Kemerdekaan Perempuan: Sudahkah Terpenuhi?

Perempuan
Ilustrasi: istockphoto.

Indonesia telah merdeka selama lebih dari 78 tahun. Meskipun negara telah merdeka secara politik, kemerdekaan untuk perempuan masih belum terpenuhi. Perempuan masih sering mengalami ketidaksetaraan, diskriminasi, dan kekerasan berbasis gender.

Di tahun 2024 yang baru berjalan 5 bulan ini, sudah terjadi berbagai kasus pembunuhan pada perempuan. Pada bulan Februari 2024 lalu, terjadi pembunuhan terhadap seorang perempuan berinisial FD oleh tersangka berinisial H di sebuah kos daerah Kotabaru, Yogyakarta.

Pembunuhan tersebut terjadi karena korban membatalkan kencan mereka dan membuat H emosi. H melakukan penusukan dengan menggunakan pisau lipat milik pelaku.

Bacaan Lainnya
DONASI

Kemudian, pada Rabu (24/4), juga terjadi pembunuhan terhadap RM oleh rekan kerjanya yang bernama Ahmad Arif Ridwan Nuwloh di kamar hotel daerah Bandung. Kejadian tersebut dilatarbelakangi oleh kekesalan Arif terhadap RM yang mendesak untuk menikah.

Pada bulan selanjutnya, Jumat (3/5), terjadi pembunuhan terhadap seorang pekerja seks komersial berinisial RA di Bali oleh pelaku yang bernama Amrin Al-Rasyid Pane. Pelaku kesal karena korban meminta tambahan tarif. Pembunuhan terhadap para perempuan tersebut terjadi dengan adanya motivasi gender.

Diana E.H. Russell, seorang aktivis dan cendekiawan feminis, memperkenalkan istilah femisida yang merujuk pada tindakan pembunuhan misoginis terhadap perempuan.

Komnas Perempuan mengkategorisasikan femisida menjadi 9 jenis, yaitu femisida intim, femisida konteks konflik bersenjata, femisida konteks industri seks komersial, femisida perempuan dengan disabilitas, femisida orientasi seksual dan identitas gender, femisida di penjara, femisida non intim/ pembunuhan sistematis, femisida pegiat HAM, dan femisida budaya.

Femisida budaya terdiri atas femisida atas nama kehormatan, femisida terkait mahar, femisida terkait ras, suku, dan etnis, femisida terkait tuduhan sihir, femisida terkait pelukaan dan pemotongan genital perempuan, serta femisida bayi.

Laporan United Nations Office on Drugs and Crime (UNODC) menunjukkan bahwa rata-rata lebih dari 133 perempuan atau anak perempuan dibunuh setiap hari oleh seseorang dalam keluarga mereka sendiri.
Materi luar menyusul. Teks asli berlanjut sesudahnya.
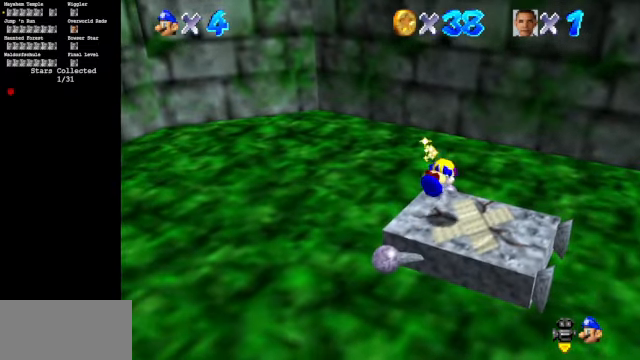
{"buttons": [], "left_stick": "center", "events": [[233, "left_stick", "center"], [300, "A", "down"], [300, "B", "down"], [400, "B", "up"], [433, "A", "up"]]}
Asia menjadi wilayah urutan kedua terbanyak pada terjadinya kasus femisida dengan data sebanyak 18.400 perempuan dibunuh oleh anggota keluarganya sendiri pada tahun 2022.

Baca Juga: Membongkar Perspektif Feminis dalam Cerpen “Karena Aku Perempuan” karya Reksita Galuh Wardani

Dilihat dari kategorisasi kasus femisida yang terjadi di Indonesia, data Komnas Perempuan pada 2021 menunjukkan bahwa lebih dari setengah yang terekam pada media daring, sebanyak 62,47% (263 kasus), merupakan femisida intim.

Anggota Komnas Perempuan, Siti Aminah Tardi, mengatakan bahwa femisida di Indonesia pada tahun 2023 mencapai 109 kasus dengan 67% dari kasus tersebut adalah femisida intim. Fakta tersebut mengartikan bahwa relasi perempuan dengan suami/ mantan suami atau pacar/ mantan pacar menjadi penyebab paling tinggi atas kasus-kasus femisida.

Femisida dapat terjadi dengan berbagai macam motif. Namun, penyebab yang mendasari terjadinya femisida adalah kesenjangan gender. Kesenjangan gender terbentuk karena adanya stereotip terhadap perempuan yang sangat berkebalikan dengan laki-laki.

Stereotip tersebut cenderung memandang laki-laki sebagai sosok yang superior daripada perempuan. Sumber utama terciptanya stereotip adalah nilai yang terbentuk atas dasar tradisi dan pandangan gender oleh masyarakat. Pandangan masyarakat yang menempatkan laki-laki sebagai sosok otoritas utama yang sentral masih mengakar kuat hingga saat ini.

Norma budaya yang mengagungkan sifat dominasi laki-laki menyebabkan timbulnya toxic masculinity dan fragile masculinity. Laki-laki menjadi terus terdorong untuk bertindak tegas atas dominasinya. Apalagi ketika perempuan mencoba memperjuangkan kemerdekaannya atau menolak kendali laki-laki.

Hal tersebut dapat memicu pembalasan dengan tindakan penindasan, kekerasan, hingga pembunuhan. Laki-laki dengan mudah merampas otonomi diri perempuan. Bahkan, tanpa melihat perempuan sebagai manusia yang utuh dengan nilai yang dimilikinya.

Baca Juga: Pemberdayaan Perempuan melalui Novel Ancika: Pencerahan Feminis di Dunia Sastra

Di samping itu, laki-laki juga terus memenuhi standar maskulin dalam masyarakat yang tidak realistis karena ketakutan yang muncul ketika seorang laki-laki merasa maskulinitasnya dipertanyakan atau terancam.

Menyadari budaya patriarki yang memberi pengaruh buruk dalam kehidupan masyarakat, kita harus mendorong masyarakat untuk menantang dan mengubah stereotip gender yang merugikan. Kita perlu memahami bahwa perempuan juga memiliki hak otonom atas dirinya.

Hak otonom tersebut berupa kemerdekaan dari berbagai aspek kehidupan. Perempuan berhak memiliki kemerdekaan yang setara dengan laki-laki. Perempuan berhak hidup dengan damai dan bebas dari segala bentuk kekerasan, diskriminasi, dan ancaman dari orang lain.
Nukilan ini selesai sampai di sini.